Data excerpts
☆ ☆ ☆

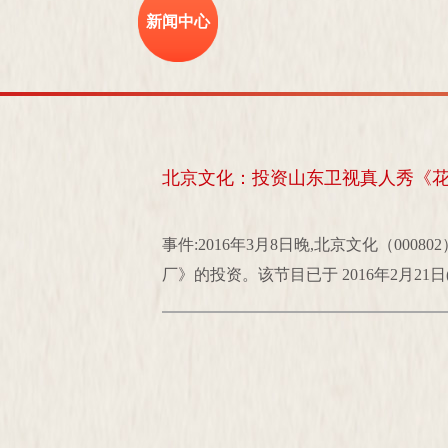
新闻中心
北京文化：投资山东卫视真人秀《花
事件:2016年3月8日晚,北京文化（0008
厂》的投资。该节目已于 2016年2月21日(周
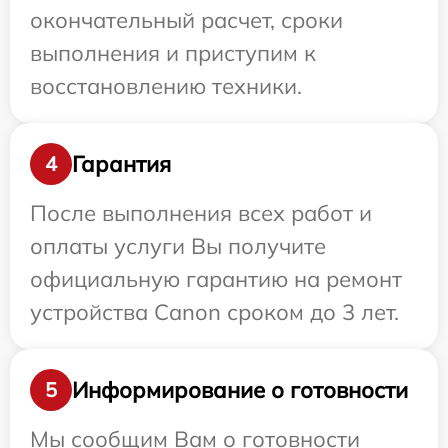
окончательный расчет, сроки
выполнения и приступим к
восстановлению техники.
Гарантия
4
После выполнения всех работ и
оплаты услуги Вы получите
официальную гарантию на ремонт
устройства Canon сроком до 3 лет.
Информирование о готовности
5
Мы сообщим Вам о готовности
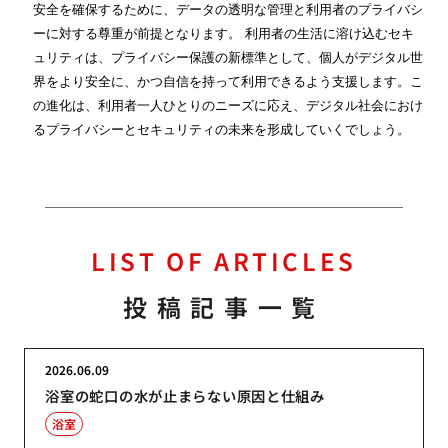
安全を確保するために、データの透明な管理と利用者のプライバシ
ーに対する尊重が前提となります。 利用者の生活に溶け込むセキ
ュリティは、プライバシー保護の新標準として、個人がデジタル世
界をより安全に、かつ自信を持って利用できるよう支援します。こ
の進化は、利用者一人ひとりのニーズに応え、デジタル社会におけ
るプライバシーとセキュリティの未来を形成していくでしょう。
LIST OF ARTICLES
投稿記事一覧
2026.06.09
浴室の蛇口の水が止まらない原因と仕組み
浴室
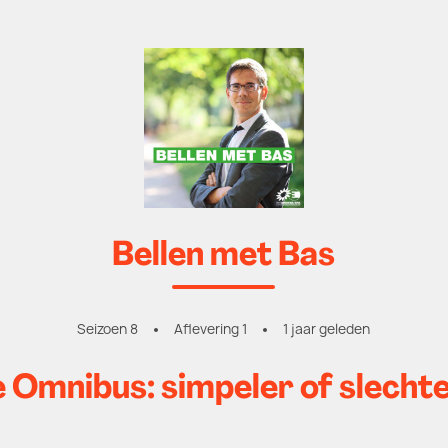
Bellen met Bas
Seizoen 8
Aflevering 1
1 jaar geleden
 Omnibus: simpeler of slecht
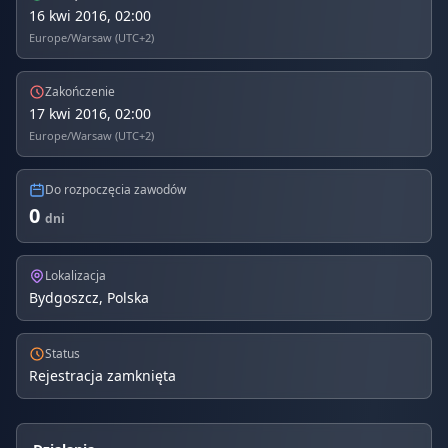
16 kwi 2016, 02:00
Europe/Warsaw (UTC+2)
Zakończenie
17 kwi 2016, 02:00
Europe/Warsaw (UTC+2)
Do rozpoczęcia zawodów
0
dni
Lokalizacja
Bydgoszcz, Polska
Status
Rejestracja zamknięta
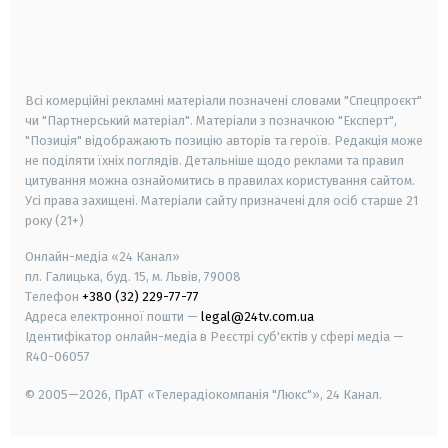
android
apple
smart tv
samsung smart tv
Всі комерційні рекламні матеріали позначені словами "Спецпроєкт"
чи "Партнерський матеріал". Матеріали з позначкою "Експерт",
"Позиція" відображають позицію авторів та героїв. Редакція може
не поділяти їхніх поглядів. Детальніше щодо реклами та правил
цитування можна ознайомитись в правилах користування сайтом.
Усі права захищені.
Матеріали сайту призначені для осіб старше
21
року (21+)
Онлайн-медіа «24 Канал»
пл. Галицька, буд. 15, м. Львів, 79008
Телефон
+380 (32) 229-77-77
Адреса електронної пошти —
legal@24tv.com.ua
Ідентифікатор онлайн-медіа в Реєстрі суб'єктів у сфері медіа —
R40-06057
© 2005—2026,
ПрАТ «Телерадіокомпанія "Люкс"», 24 Канал.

☆ ☆ ☆

> [Exercise]
Transcribe all entries above exactly. Drop the pictures.

> [Answer]
新闻中心
北京文化：投资山东卫视真人秀《花
事件:2016年3月8日晚,北京文化（0008
厂》的投资。该节目已于 2016年2月21日(周
окончательный расчет, сроки
выполнения и приступим к
восстановлению техники.
Гарантия
4
После выполнения всех работ и
оплаты услуги Вы получите
официальную гарантию на ремонт
устройства Canon сроком до 3 лет.
Информирование о готовности
5
Мы сообщим Вам о готовности
安全を確保するために、データの透明な管理と利用者のプライバシ
ーに対する尊重が前提となります。 利用者の生活に溶け込むセキ
ュリティは、プライバシー保護の新標準として、個人がデジタル世
界をより安全に、かつ自信を持って利用できるよう支援します。こ
の進化は、利用者一人ひとりのニーズに応え、デジタル社会におけ
るプライバシーとセキュリティの未来を形成していくでしょう。
LIST OF ARTICLES
投稿記事一覧
2026.06.09
浴室の蛇口の水が止まらない原因と仕組み
浴室
Bellen met Bas
Seizoen 8
Aflevering 1
1 jaar geleden
 Omnibus: simpeler of slecht
16 kwi 2016, 02:00
Europe/Warsaw (UTC+2)
Zakończenie
17 kwi 2016, 02:00
Europe/Warsaw (UTC+2)
Do rozpoczęcia zawodów
0
dni
Lokalizacja
Bydgoszcz, Polska
Status
Rejestracja zamknięta
android
apple
smart tv
samsung smart tv
Всі комерційні рекламні матеріали позначені словами "Спецпроєкт"
чи "Партнерський матеріал". Матеріали з позначкою "Експерт",
"Позиція" відображають позицію авторів та героїв. Редакція може
не поділяти їхніх поглядів. Детальніше щодо реклами та правил
цитування можна ознайомитись в правилах користування сайтом.
Усі права захищені.
Матеріали сайту призначені для осіб старше
21
року (21+)
Онлайн-медіа «24 Канал»
пл. Галицька, буд. 15, м. Львів, 79008
Телефон
+380 (32) 229-77-77
Адреса електронної пошти —
legal@24tv.com.ua
Ідентифікатор онлайн-медіа в Реєстрі суб'єктів у сфері медіа —
R40-06057
© 2005—2026,
ПрАТ «Телерадіокомпанія "Люкс"», 24 Канал.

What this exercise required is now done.